TASK DETAILS:
Wherever a picture appears, skip it and retype the rest of the data exactly.

Images with bounding boxes:
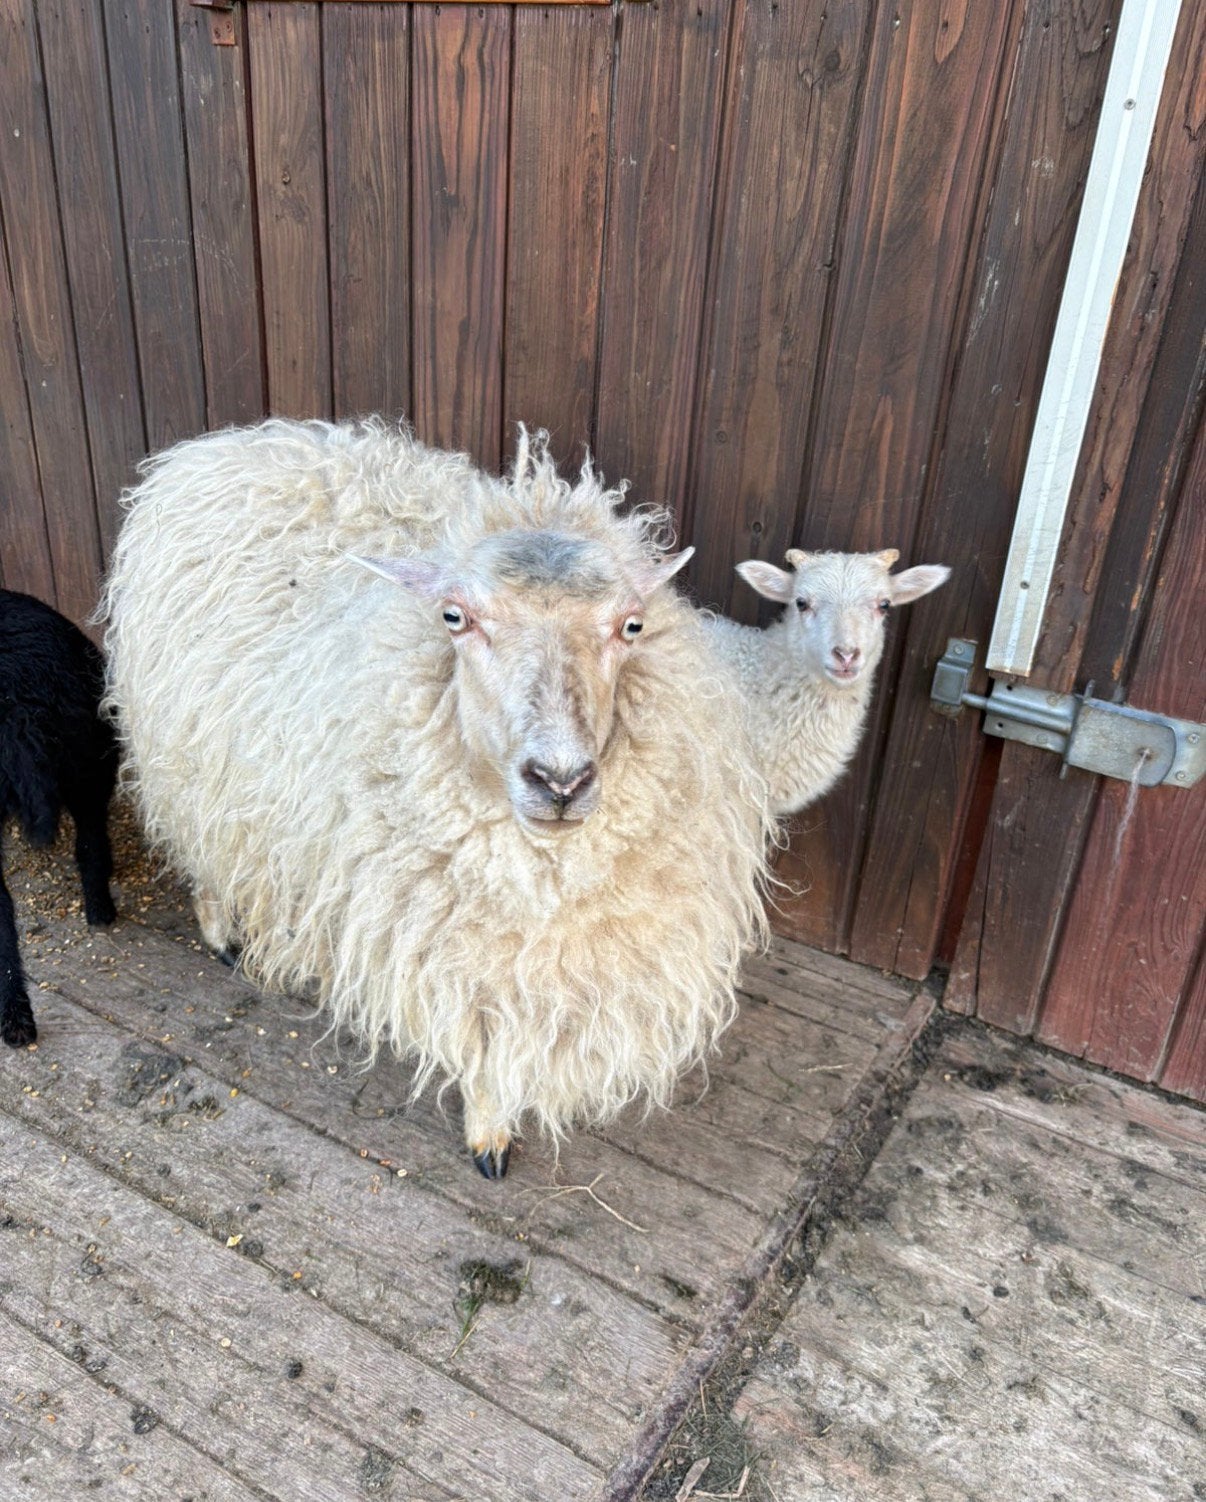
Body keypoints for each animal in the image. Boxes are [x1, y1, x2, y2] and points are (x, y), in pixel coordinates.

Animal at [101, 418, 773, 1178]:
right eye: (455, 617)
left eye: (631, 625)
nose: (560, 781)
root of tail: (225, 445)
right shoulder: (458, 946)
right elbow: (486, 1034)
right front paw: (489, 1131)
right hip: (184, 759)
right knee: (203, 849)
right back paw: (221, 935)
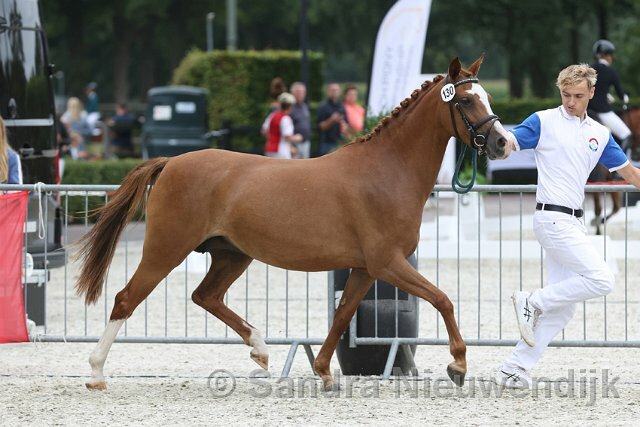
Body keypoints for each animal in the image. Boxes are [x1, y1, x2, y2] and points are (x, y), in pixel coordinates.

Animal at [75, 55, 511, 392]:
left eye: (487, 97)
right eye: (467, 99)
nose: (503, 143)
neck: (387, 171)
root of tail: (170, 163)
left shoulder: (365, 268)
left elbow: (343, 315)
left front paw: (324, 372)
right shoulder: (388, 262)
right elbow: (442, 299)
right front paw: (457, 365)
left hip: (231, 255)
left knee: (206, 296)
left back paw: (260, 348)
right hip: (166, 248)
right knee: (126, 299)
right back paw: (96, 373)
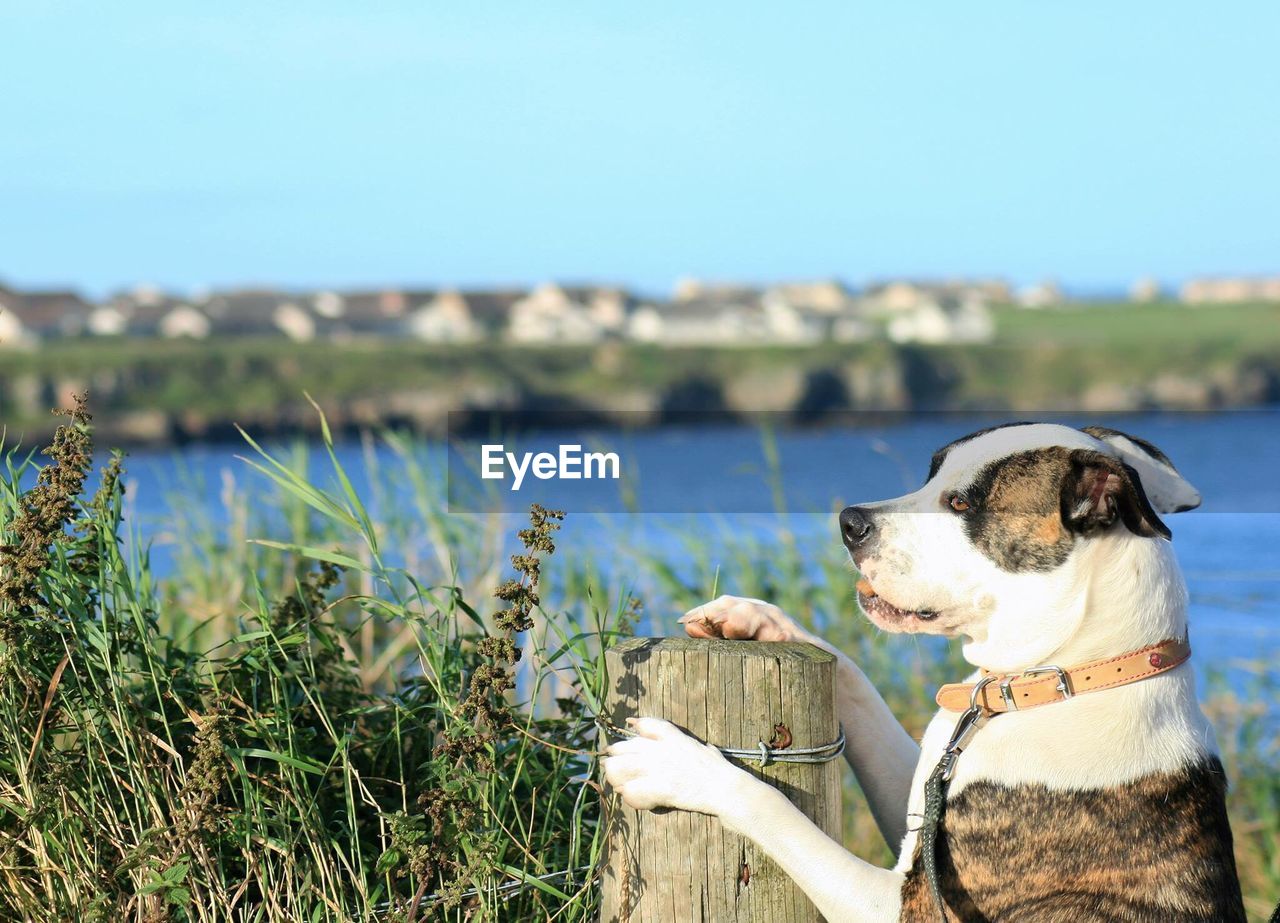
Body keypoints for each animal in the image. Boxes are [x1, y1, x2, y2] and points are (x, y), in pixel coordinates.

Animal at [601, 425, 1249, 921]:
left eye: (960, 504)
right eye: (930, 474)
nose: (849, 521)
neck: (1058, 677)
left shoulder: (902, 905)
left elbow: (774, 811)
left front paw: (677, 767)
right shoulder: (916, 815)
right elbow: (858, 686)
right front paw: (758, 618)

TASK RESPONSE:
Body keypoints for each animal in the image. Boxes are [x1, y1, x2, y2] and points are (x, y), in pixel coordinates.

Animal at [101, 418, 773, 1178]:
right eye: (455, 617)
left eye: (631, 625)
nose: (560, 781)
root of tail: (225, 445)
right shoulder: (458, 946)
right elbow: (486, 1034)
right front paw: (489, 1131)
right hip: (184, 759)
right knee: (203, 849)
right back paw: (221, 935)
Body keypoints for each animal in the image. Boxes are [x1, y1, x2, y2] and points are (x, y), in pixel coordinates.

Animal at [75, 55, 511, 392]:
left eye: (487, 97)
right eye: (467, 99)
nose: (503, 143)
neck: (387, 171)
root of tail: (170, 163)
left shoulder: (365, 268)
left elbow: (343, 315)
left front paw: (324, 372)
right shoulder: (388, 262)
right elbow: (442, 299)
right front paw: (457, 365)
left hip: (231, 255)
left knee: (206, 296)
left back paw: (260, 348)
right hip: (166, 248)
right knee: (126, 299)
right back paw: (96, 373)
Body keypoints for each animal in the image. Boxes are [x1, y1, x2, y2] and points are (x, y), in pixel coordinates.

Animal at [601, 425, 1249, 921]:
left eye: (960, 504)
right eye: (930, 474)
nose: (849, 521)
neck: (1058, 677)
left shoulder: (902, 905)
left elbow: (774, 811)
left front paw: (677, 767)
right shoulder: (916, 815)
right elbow: (858, 686)
right front paw: (758, 618)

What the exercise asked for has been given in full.